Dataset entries
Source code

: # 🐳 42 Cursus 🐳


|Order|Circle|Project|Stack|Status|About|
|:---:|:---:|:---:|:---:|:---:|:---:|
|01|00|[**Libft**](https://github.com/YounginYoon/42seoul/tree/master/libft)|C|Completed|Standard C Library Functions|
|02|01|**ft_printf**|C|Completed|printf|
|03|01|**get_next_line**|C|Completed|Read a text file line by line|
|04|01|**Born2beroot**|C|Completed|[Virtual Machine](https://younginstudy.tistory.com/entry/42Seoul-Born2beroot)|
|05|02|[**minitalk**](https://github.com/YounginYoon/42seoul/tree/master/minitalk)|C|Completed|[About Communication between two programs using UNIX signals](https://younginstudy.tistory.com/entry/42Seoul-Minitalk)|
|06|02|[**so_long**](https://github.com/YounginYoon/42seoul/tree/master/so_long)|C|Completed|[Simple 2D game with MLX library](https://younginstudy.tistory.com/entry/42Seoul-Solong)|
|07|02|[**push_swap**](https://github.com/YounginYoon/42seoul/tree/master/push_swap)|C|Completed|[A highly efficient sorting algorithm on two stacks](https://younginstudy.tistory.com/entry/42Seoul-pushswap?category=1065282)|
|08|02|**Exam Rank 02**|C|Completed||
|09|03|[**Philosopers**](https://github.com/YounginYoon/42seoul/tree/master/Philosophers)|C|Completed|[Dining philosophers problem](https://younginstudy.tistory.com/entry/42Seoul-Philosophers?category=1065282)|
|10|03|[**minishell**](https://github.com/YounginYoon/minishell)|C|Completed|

==

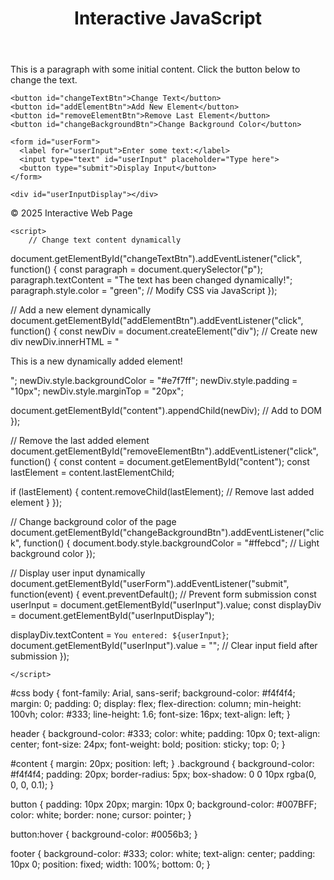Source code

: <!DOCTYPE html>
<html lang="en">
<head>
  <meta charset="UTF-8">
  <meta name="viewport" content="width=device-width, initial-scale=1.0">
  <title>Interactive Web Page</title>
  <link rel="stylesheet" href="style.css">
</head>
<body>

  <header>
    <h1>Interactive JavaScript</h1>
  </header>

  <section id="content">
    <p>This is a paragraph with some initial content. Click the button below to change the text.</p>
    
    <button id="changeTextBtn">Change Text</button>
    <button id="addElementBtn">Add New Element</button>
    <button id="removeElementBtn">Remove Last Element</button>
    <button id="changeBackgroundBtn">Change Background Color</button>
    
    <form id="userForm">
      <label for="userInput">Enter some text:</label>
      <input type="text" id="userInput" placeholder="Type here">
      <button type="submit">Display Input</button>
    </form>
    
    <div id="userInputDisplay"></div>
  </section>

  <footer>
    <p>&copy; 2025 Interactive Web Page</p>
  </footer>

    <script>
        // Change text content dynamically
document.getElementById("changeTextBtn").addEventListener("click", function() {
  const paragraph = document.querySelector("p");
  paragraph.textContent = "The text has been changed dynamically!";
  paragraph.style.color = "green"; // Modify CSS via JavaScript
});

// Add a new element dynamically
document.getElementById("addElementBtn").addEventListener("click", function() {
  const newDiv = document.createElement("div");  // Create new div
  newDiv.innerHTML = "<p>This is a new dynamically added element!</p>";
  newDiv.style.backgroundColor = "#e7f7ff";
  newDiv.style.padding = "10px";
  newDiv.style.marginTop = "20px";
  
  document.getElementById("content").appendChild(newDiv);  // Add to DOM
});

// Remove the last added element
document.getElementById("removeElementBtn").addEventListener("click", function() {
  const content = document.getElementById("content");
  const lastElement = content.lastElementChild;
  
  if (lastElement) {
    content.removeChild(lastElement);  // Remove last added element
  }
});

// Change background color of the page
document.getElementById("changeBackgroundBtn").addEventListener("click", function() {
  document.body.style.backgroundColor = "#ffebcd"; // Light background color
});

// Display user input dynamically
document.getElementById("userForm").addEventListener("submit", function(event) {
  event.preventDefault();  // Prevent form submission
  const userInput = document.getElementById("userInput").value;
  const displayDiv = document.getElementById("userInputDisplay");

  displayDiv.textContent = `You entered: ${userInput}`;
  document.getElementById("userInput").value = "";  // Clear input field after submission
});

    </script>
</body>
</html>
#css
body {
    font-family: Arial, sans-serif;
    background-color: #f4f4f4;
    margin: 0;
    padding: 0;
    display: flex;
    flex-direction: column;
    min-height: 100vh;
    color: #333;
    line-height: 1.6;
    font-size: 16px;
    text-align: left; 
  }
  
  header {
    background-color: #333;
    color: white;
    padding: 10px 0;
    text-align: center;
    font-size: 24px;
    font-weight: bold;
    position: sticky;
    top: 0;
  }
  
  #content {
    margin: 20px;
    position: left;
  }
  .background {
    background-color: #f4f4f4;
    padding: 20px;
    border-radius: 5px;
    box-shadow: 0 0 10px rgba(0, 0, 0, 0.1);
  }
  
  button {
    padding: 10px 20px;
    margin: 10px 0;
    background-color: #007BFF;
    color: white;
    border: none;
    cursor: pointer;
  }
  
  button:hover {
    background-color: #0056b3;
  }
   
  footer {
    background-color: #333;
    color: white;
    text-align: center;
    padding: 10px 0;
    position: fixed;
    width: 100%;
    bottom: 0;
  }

WHAT TO WORK ON
Pull out every line of the material above that contains the string "submit", treating uppercase and lowercase letters as distinct.

OUTPUT
      <button type="submit">Display Input</button>
document.getElementById("userForm").addEventListener("submit", function(event) {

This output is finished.